Species of flowering plant

Melaleuca sophisma is a species of plant in the myrtle family, Myrtaceae, and is endemic to the south-west of Western Australia. It is superficially similar to Melaleuca cliffortioides but differs from it in the arrangement of the flowers and in details of the leaves. The flowers are white, fading to cream and are arranged in small heads on the sides of the branches.

==Description==
Melaleuca sophisma is a shrub growing to about 2.0 m tall with rough, grey bark. Its branchlets are glabrous (unlike those of Melaleuca cliffortioides). Its leaves are arranged alternately, 3.1-6.3 mm long, 1.1-2.1 mm wide, linear to narrow oblong in shape and with 3 longitudinal veins.

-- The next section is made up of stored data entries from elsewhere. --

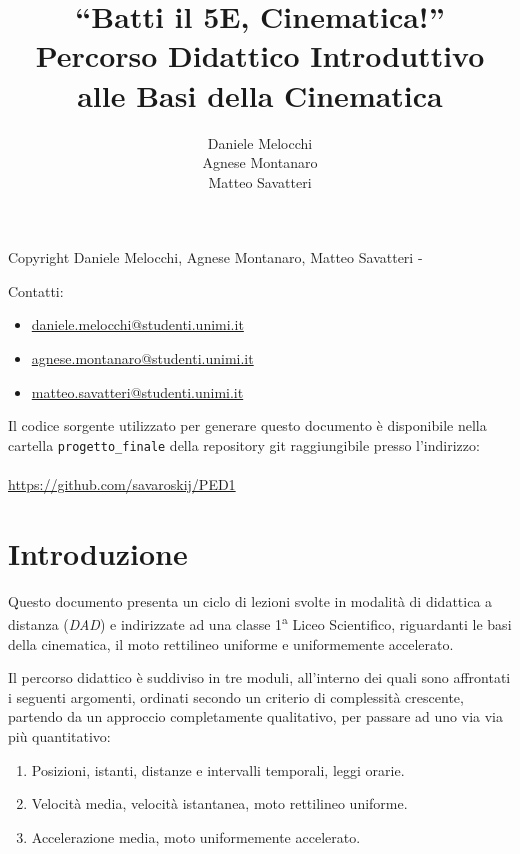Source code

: \documentclass{report} \usepackage[T1]{fontenc} \usepackage[italian]{babel}
\title{
``Batti il 5E, Cinematica!''\\
\large Percorso Didattico Introduttivo alle Basi della Cinematica
}
\author{Daniele Melocchi\\Agnese Montanaro\\Matteo
Savatteri}
\begin{document}
\maketitle
\setcounter{page}{2}

Copyright Daniele Melocchi, Agnese Montanaro, Matteo Savatteri -
\the\year
\doclicenseThis

\vfill

Contatti:
\begin{itemize}
\item \textcolor{blue}{\href{mailto:daniele.melocchi@studenti.unimi.it}{daniele.melocchi@studenti.unimi.it}}
\item \textcolor{blue}{\href{mailto:agnese.montanaro@studenti.unimi.it}{agnese.montanaro@studenti.unimi.it}}
\item \textcolor{blue}{\href{mailto:matteo.savatteri@studenti.unimi.it}{matteo.savatteri@studenti.unimi.it}}
\end{itemize}

Il codice sorgente utilizzato per generare questo documento
è disponibile nella cartella \texttt{progetto\_finale} della
repository git raggiungibile presso l'indirizzo:
\\\\
\textcolor{blue}{\url{https://github.com/savaroskij/PED1}} \hfill {}

\thispagestyle{empty}

\tableofcontents

\chapter{Introduzione}
Questo documento presenta un ciclo di lezioni svolte in modalità
di didattica a distanza (\emph{DAD}) e
indirizzate ad una classe 1\textsuperscript{a} Liceo Scientifico,
riguardanti le basi della cinematica, il moto rettilineo uniforme
e uniformemente accelerato.

Il percorso didattico è suddiviso in tre moduli, all'interno dei quali
sono affrontati i seguenti argomenti, ordinati secondo un criterio
di complessità crescente, partendo da un approccio completamente
qualitativo, per passare ad uno via via più quantitativo:
\begin{enumerate}
\item Posizioni, istanti, distanze e intervalli temporali, leggi orarie.
\item Velocità media, velocità istantanea, moto rettilineo uniforme.
\item Accelerazione media, moto uniformemente
      accelerato.
\end{enumerate}
\end{document}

The flowers are white, fading to pink, and are arranged in heads 13-18 mm in diameter in the axils of the leaves, each head with 3 to 5 groups of flowers in threes. (M. cliffortioides has single flowers in its leaf axils.) The petals are 2-2.3 mm long and fall off as the flower matures. The stamens are arranged in five bundles around the flower, each bundle containing 12 to 15 stamens. The style is 6.8-10.6 mm long (about 13 mm in M. cliffortioides). Flowering occurs in November and December and is followed by fruits which are woody capsules 1.7-3 mm long small teeth around the rim

==Taxonomy and naming==
Melaleuca sophisma was first formally described as a new species in 2000 by Brendan J. Lepschi. The specific epithet (sophisma) is a Greek word meaning "false conclusion" or "fallacy", referring to the misidentification of this plant in this species as Melaleuca cliffortioides.

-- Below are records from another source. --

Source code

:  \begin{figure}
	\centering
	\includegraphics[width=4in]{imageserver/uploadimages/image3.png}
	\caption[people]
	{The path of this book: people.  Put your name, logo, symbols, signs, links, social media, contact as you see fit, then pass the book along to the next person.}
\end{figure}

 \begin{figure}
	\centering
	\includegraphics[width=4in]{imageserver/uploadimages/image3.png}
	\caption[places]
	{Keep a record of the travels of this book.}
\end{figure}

==Distribution and habitat==
Melaleuca sophisma has a restricted distribution in the Kundip district in the Esperance Plains biogeographic region. It grows in mallee and shrubland in sandy loam and clay loam.

==Conservation==
Melaleuca sophisma is listed as priority one by the Government of Western Australia Department of Parks and Wildlife meaning that it is known from one or a few locations (generally five or less) which are potentially at risk.